Every time I have had to file a report for anything, I've been made to feel like I was wasting the officer's time, so I was embarrassed for even bothering.

Then, I started cleaning local barracks (this is what I was told the state trooper stations are called around here) and realized that I couldn't be more wrong. Most of the time, the officers who would be sent to the calls sat in a room and played card games, watching TV, and eating potluck dinners.

It was the detective room where I saw the guys (no girls at either station, except the dispatchers) working their butts off, eating lunch at their desks while typing and talking on the phone, telling their wives they'd be home late again.

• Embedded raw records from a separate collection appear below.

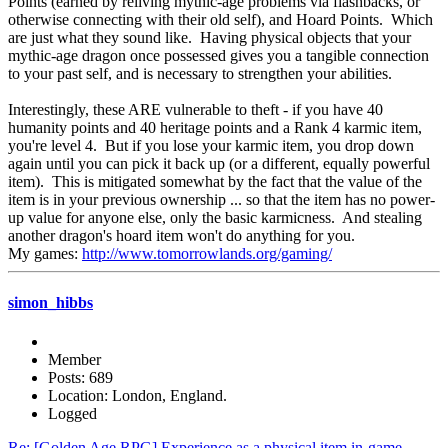
Points (earned by reliving mythic-age problems via flashbacks, or
otherwise connecting with their old self), and Hoard Points. Which
are just what they sound like. Having physical objects that your
mythic-age dragon once possessed gives you a tangible connection
to your past self, and is necessary to strengthen your abilities.
Interestingly, these ARE vulnerable to theft - if you have 40
humanity points and 40 heritage points and a Rank 4 karmic item,
you're level 4. But if you lose your karmic item, you drop down
again until you can pick it back up (or a different, equally powerful
item). This is mitigated somewhat by the fact that the value of the
item is in your previous ownership ... so that the item has no power-
up value for anyone else, only the basic karmicness. And stealing
another dragon's hoard item won't do anything for you.
My games:
http://www.tomorrowlands.org/gaming/
simon_hibbs
Member
Posts: 689
Location: London, England.
Logged
Re: [Golden Age RPG] Experience as a physical item in-game.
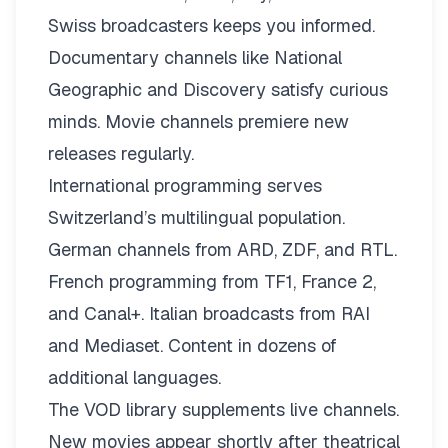
Swiss broadcasters keeps you informed.
Documentary channels like National
Geographic and Discovery satisfy curious
minds. Movie channels premiere new
releases regularly.
International programming serves
Switzerland’s multilingual population.
German channels from ARD, ZDF, and RTL.
French programming from TF1, France 2,
and Canal+. Italian broadcasts from RAI
and Mediaset. Content in dozens of
additional languages.
The VOD library supplements live channels.
New movies appear shortly after theatrical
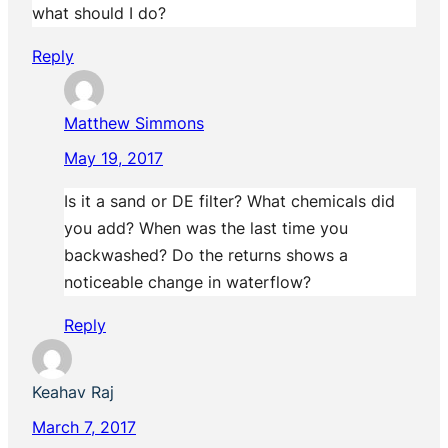
what should I do?
Reply
Matthew Simmons
May 19, 2017
Is it a sand or DE filter? What chemicals did
you add? When was the last time you
backwashed? Do the returns shows a
noticeable change in waterflow?
Reply
Keahav Raj
March 7, 2017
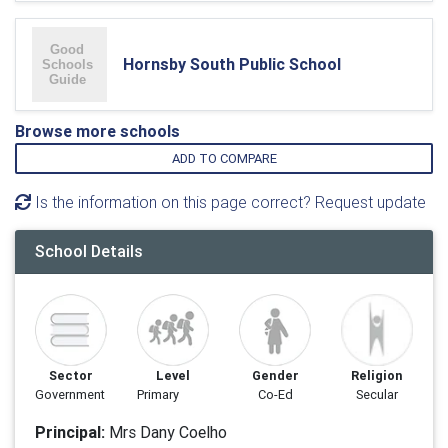
Hornsby South Public School
Browse more schools
ADD TO COMPARE
Is the information on this page correct? Request update
School Details
Sector
Level
Gender
Religion
Government
Primary
Co-Ed
Secular
Principal:
Mrs Dany Coelho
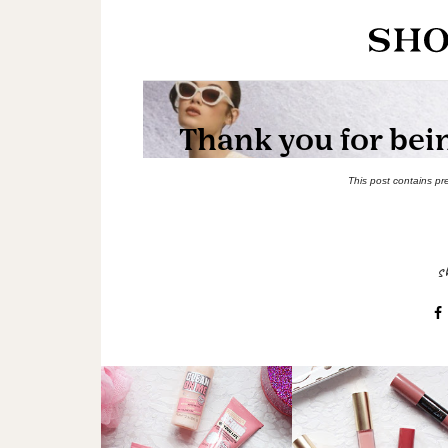
This post contains pr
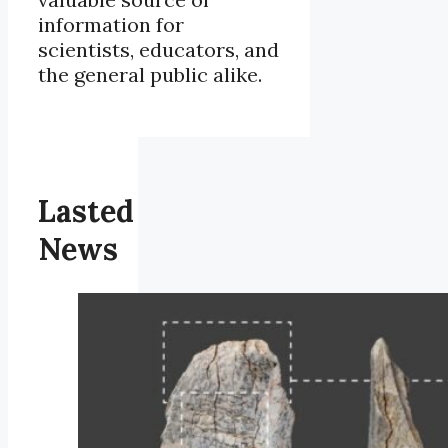
information for
scientists, educators, and
the general public alike.
Lasted
News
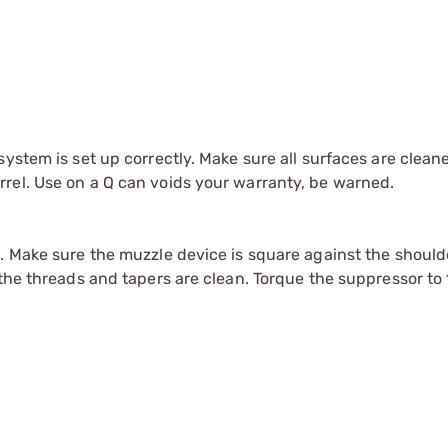
system is set up correctly. Make sure all surfaces are clean
rel. Use on a Q can voids your warranty, be warned.
s. Make sure the muzzle device is square against the shoul
the threads and tapers are clean. Torque the suppressor to 1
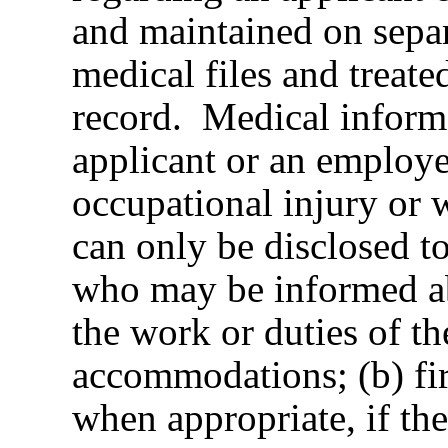
and maintained on separ
medical files and treate
record. Medical inform
applicant or an employe
occupational injury or 
can only be disclosed t
who may be informed ab
the work or duties of t
accommodations; (b) fir
when appropriate, if the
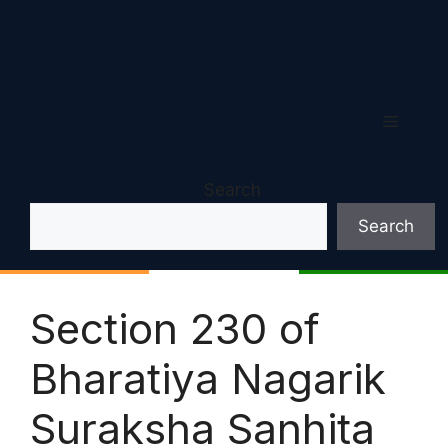
Menu
Search
Search
Section 230 of
Bharatiya Nagarik
Suraksha Sanhita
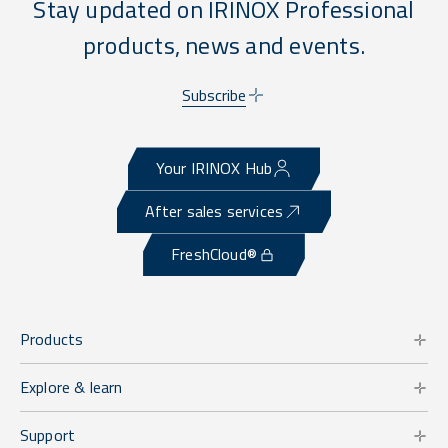
Stay updated on IRINOX Professional
products, news and events.
Subscribe
Your IRINOX Hub
After sales services
FreshCloud®
Products
Explore & learn
Support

We never truly know what is going inside those places, huh?

Clara said...

Omg, was this for real? Damn Slam, couldn't agree with you more!

WomanHonorThyself said...

in NYC steer clear of the meter maids and men though..lolz

My Husband's Watching TV... said...

Good tips! Sometimes its frustrating when you're dealing with a company (or police in this situation) that just wave their hands and say not my problem...come on, throw us a bone here...give me one little hint!

Momma Fargo said...

I agree! Amen!

We had another agency in a close state nearby make a victim drive all the way up here to report a crime. They refused to assist us over the phone and then wouldn't let her talk on the phone to report it to me since she didn't have a phone. Weird. Anyhoo, she drove 350 miles to report a crime that occurred 10 years ago. They could have taken the information and forwarded it to me and saved her a lot of grief. YIKES.

Beth Zimmerman said...

That's just sad! :(

carma said...

I had trouble making it past the Hocking up mucus part - eeegads!!! As my husband always says, "we're dealing with idiots" - this applies to most situations

RD said...

Just take the paper. Write the report and forward the details to the local officers.......

Theresa Milstein said...

That's disheartening. Nothing like being told you're in the wrong place and then maybe you lost your wallet.

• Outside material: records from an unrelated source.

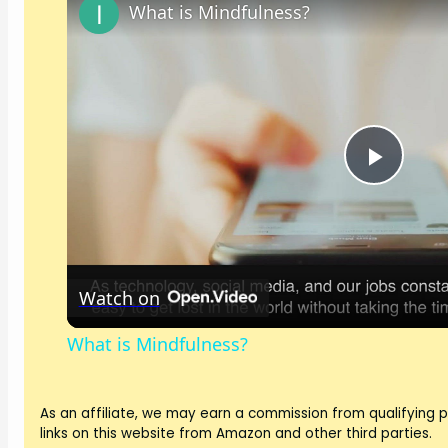
What is Mindfulness?
P
l
Watch on
a
What is Mindfulness?
y
As an affiliate, we may earn a commission from qualifying
V
links on this website from Amazon and other third parties.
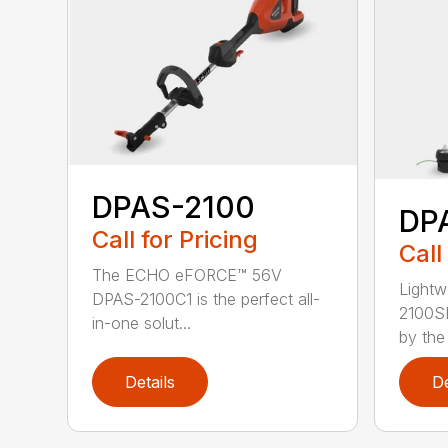
DPAS-2100
DP
Call for Pricing
Call
The ECHO eFORCE™ 56V
Lightw
DPAS-2100C1 is the perfect all-
2100S
in-one solut...
by the
Details
De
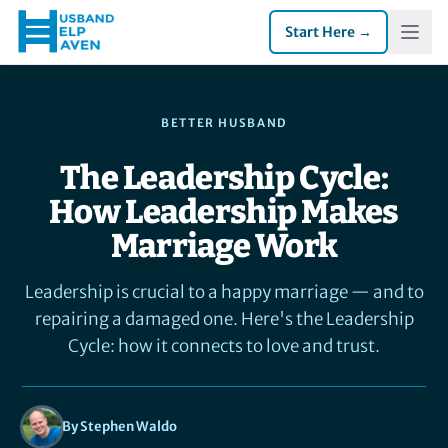
Start Here →
BETTER HUSBAND
The Leadership Cycle:
How Leadership Makes
Marriage Work
Leadership is crucial to a happy marriage — and to
repairing a damaged one. Here's the Leadership
Cycle: how it connects to love and trust.
By Stephen Waldo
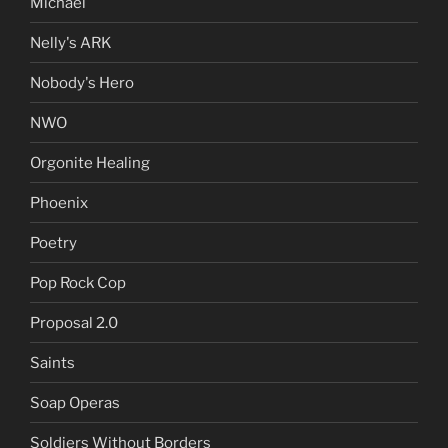
Michael
Nelly's ARK
Nobody's Hero
NWO
Orgonite Healing
Phoenix
Poetry
Pop Rock Cop
Proposal 2.0
Saints
Soap Operas
Soldiers Without Borders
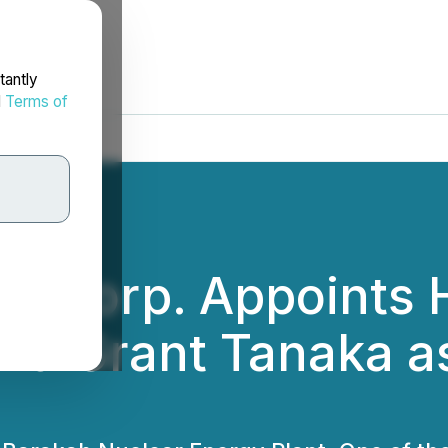
tantly
d
Terms of
y Corp. Appoints 
nd Grant Tanaka a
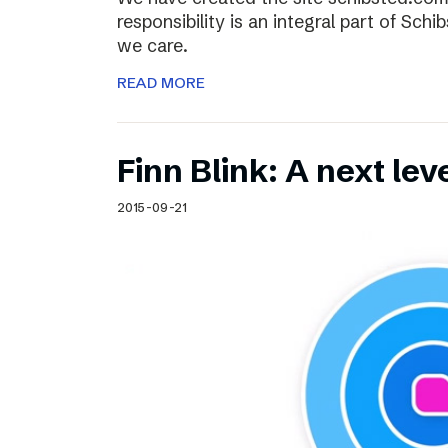
responsibility is an integral part of Sch
we care.
READ MORE
Finn Blink: A next lev
2015-09-21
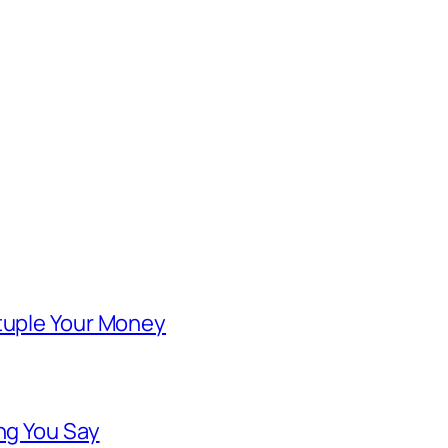
ntuple Your Money
ng You Say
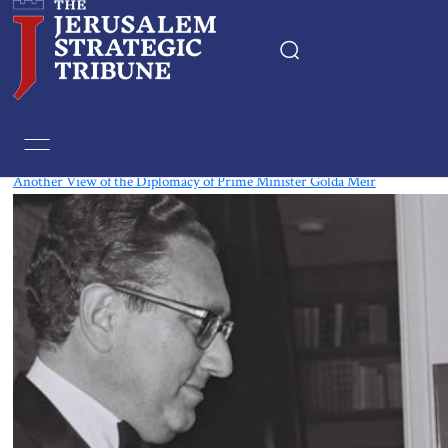
Tag:
Golda Meir
Another View of the Diplomacy of Prime Minister Golda Meir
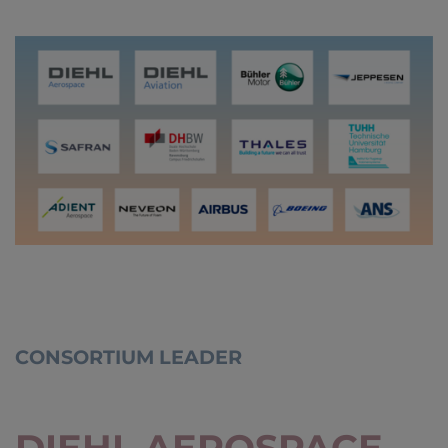
CONSORTIUM LEADER
DIEHL AEROSPACE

Crime show police stations are always more on the ball.

BobKat said...

I would NOT want to work in law enforcement. However I highly respect and depend on the profession. They are public servants - receive a salary provided by tax-payers. Whatever police station I go into I expect the same courtesy and assistance as a police officer who pulls me over and expects the same.

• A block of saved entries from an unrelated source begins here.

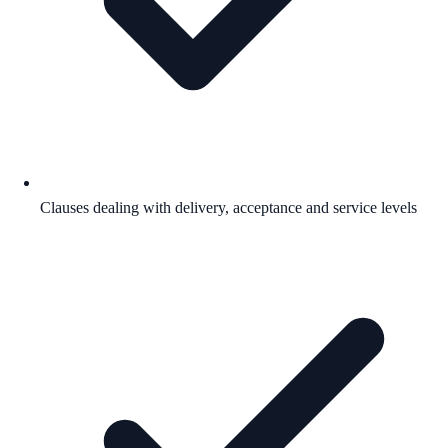
Clauses dealing with delivery, acceptance and service levels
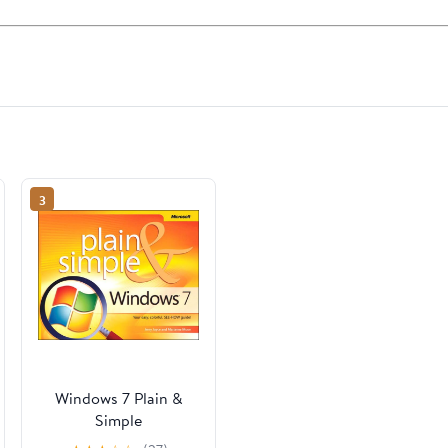
3
Windows 7 Plain &
Simple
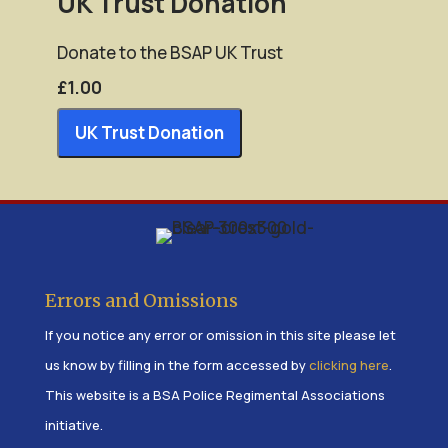
UK Trust Donation
Enter Amount (GBP):
Donate to the BSAP UK Trust
£1.00
£1.00
UK Trust Donation
Errors and Omissions
If you notice any error or omission in this site please let
us know by filling in the form accessed by
clicking here
.
This website is a BSA Police Regimental Associations
initiative.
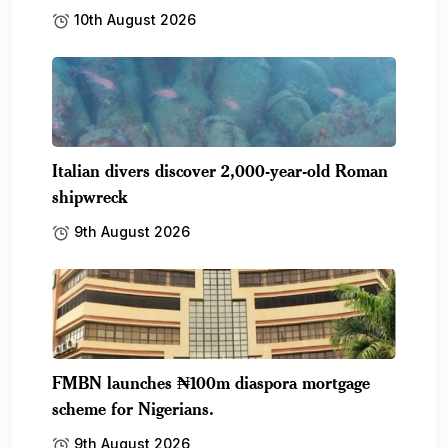
10th August 2026
Italian divers discover 2,000-year-old Roman
shipwreck
9th August 2026
FMBN launches ₦100m diaspora mortgage
scheme for Nigerians.
9th August 2026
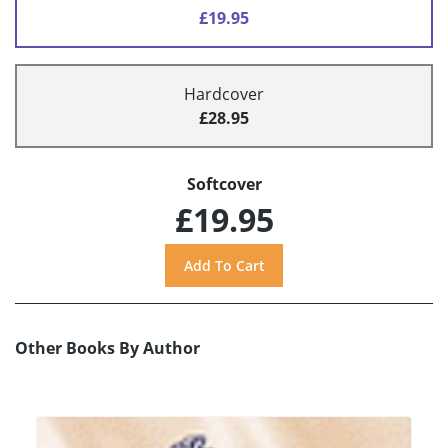
£19.95
Hardcover
£28.95
Softcover
£19.95
Other Books By Author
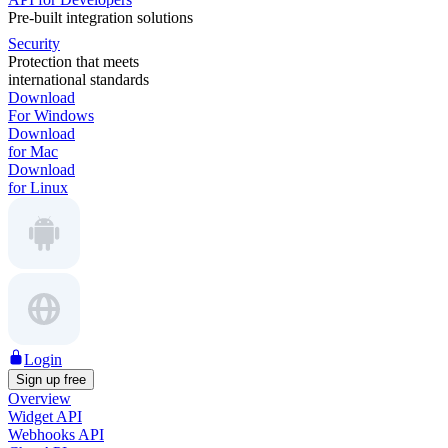
Pre-built integration solutions
Security
Protection that meets
international standards
Download
For Windows
Download
for Mac
Download
for Linux
Login
Sign up free
Overview
Widget API
Webhooks API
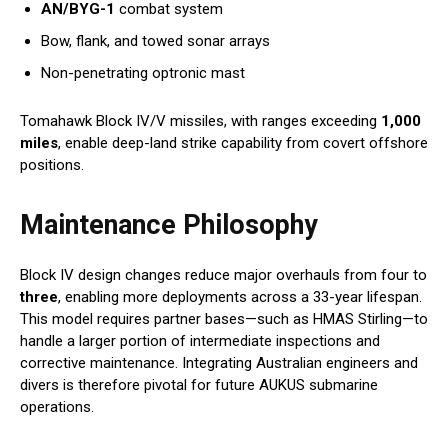
AN/BYG-1
combat system
Bow, flank, and towed sonar arrays
Non-penetrating optronic mast
Tomahawk Block IV/V missiles, with ranges exceeding
1,000
miles
, enable deep-land strike capability from covert offshore
positions.
Maintenance Philosophy
Block IV design changes reduce major overhauls from four to
three
, enabling more deployments across a 33-year lifespan.
This model requires partner bases—such as HMAS Stirling—to
handle a larger portion of intermediate inspections and
corrective maintenance. Integrating Australian engineers and
divers is therefore pivotal for future AUKUS submarine
operations.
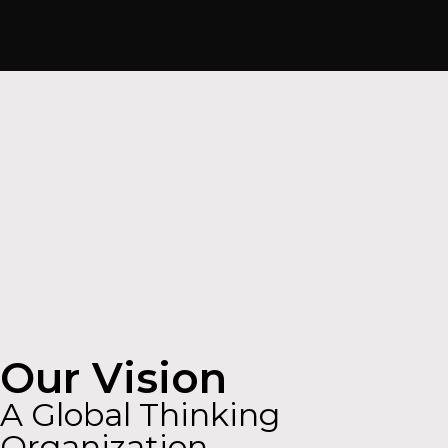
Our Vision
A Global Thinking
Organization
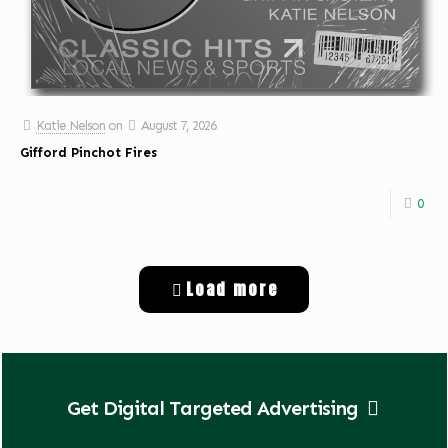
Katie Nelson
on
August 7, 2026
Gifford Pinchot Fires
0
Load more
Get Digital Targeted Advertising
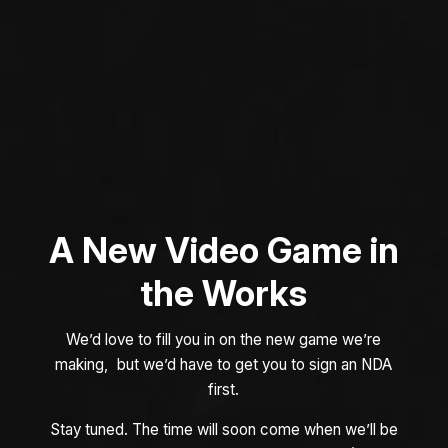
A New Video Game in
the Works
We’d love to fill you in on the new game we’re
making, but we’d have to get you to sign an NDA
first.
Stay tuned. The time will soon come when we’ll be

The man's story you posted is an example that is unacceptable. I know it happens, and often comes down to money, or politics, but it's still not right.

Thank-you for posting.

e-welfare caseworked J. J. in Phila said...

Why didn't they call 911?

BTW, if they want nasty, try applying for welfare or food stamps.

LadyFi said...

Pickpockets are rife in Stockholm during tourist season too.

Kimi said...

Cheers on this message! US police officers are in their positions to protect and to serve and by all means it's no easy job and I commend them for the daily problems they face, but for crying out loud, the least they can do is help the citizen out by administering right directions. Are they becoming lax in that area? I'd like to know which state in the US has the best cops. Interesting research to do, huh Slam Dunk :). Thanks for your comment. Glad you liked the article. Being drugged does have its benefits :). Have a wonderful 4th of July weekend! Best to you and your family!